(GIVEN ENTRIES Opens)
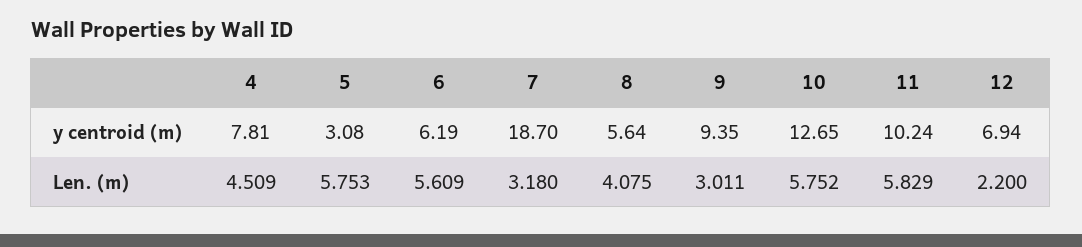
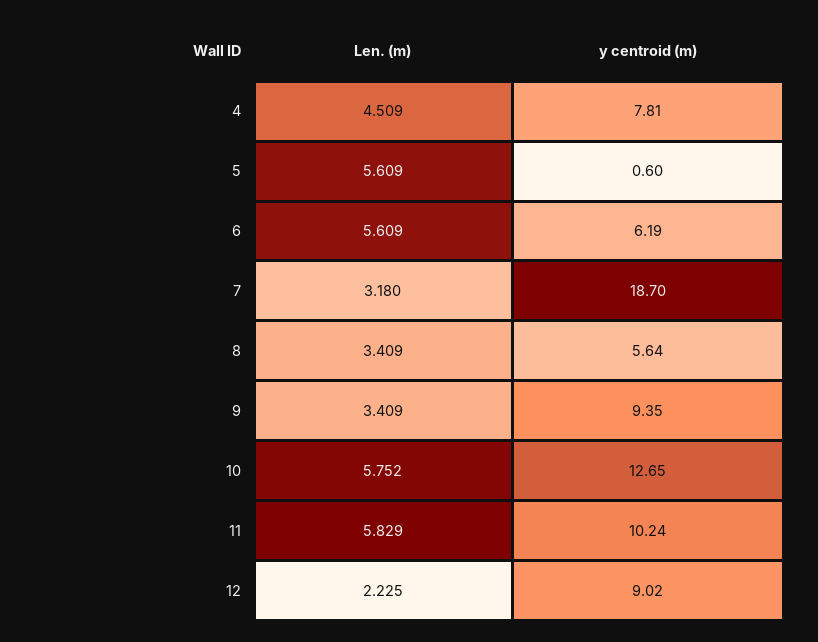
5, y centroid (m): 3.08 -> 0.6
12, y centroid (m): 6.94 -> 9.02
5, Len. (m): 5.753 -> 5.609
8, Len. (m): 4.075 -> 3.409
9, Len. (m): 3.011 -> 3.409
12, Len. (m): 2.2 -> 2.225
(GIVEN ENTRIES Closes)
(GIVEN ENTRIES Opens)
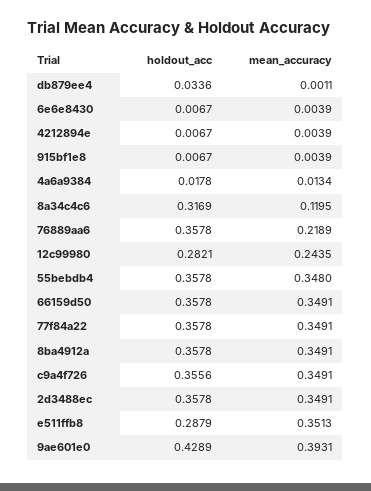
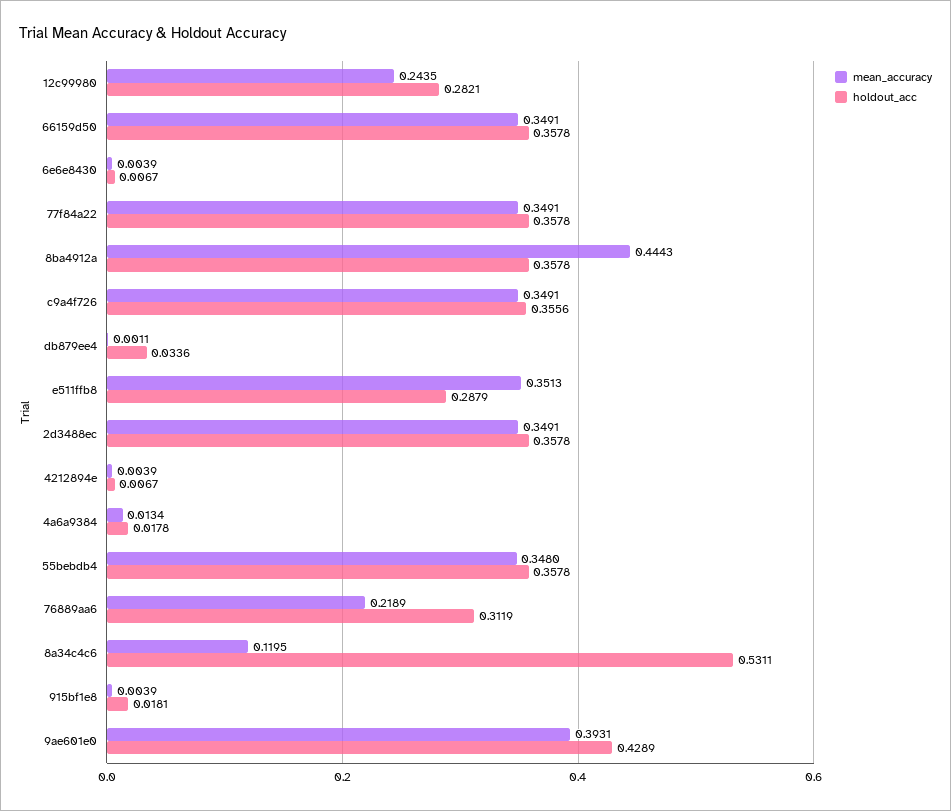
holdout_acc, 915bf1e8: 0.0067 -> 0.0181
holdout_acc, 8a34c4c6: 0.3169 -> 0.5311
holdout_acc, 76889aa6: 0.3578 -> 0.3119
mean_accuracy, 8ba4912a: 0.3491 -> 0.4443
(GIVEN ENTRIES Closes)
Your reply is to repeat, unchanged, the lines above running from the one with "12, y centroid (m): 6.94 -> 9.02" up to and including the one with "12, Len. (m): 2.2 -> 2.225".

12, y centroid (m): 6.94 -> 9.02
5, Len. (m): 5.753 -> 5.609
8, Len. (m): 4.075 -> 3.409
9, Len. (m): 3.011 -> 3.409
12, Len. (m): 2.2 -> 2.225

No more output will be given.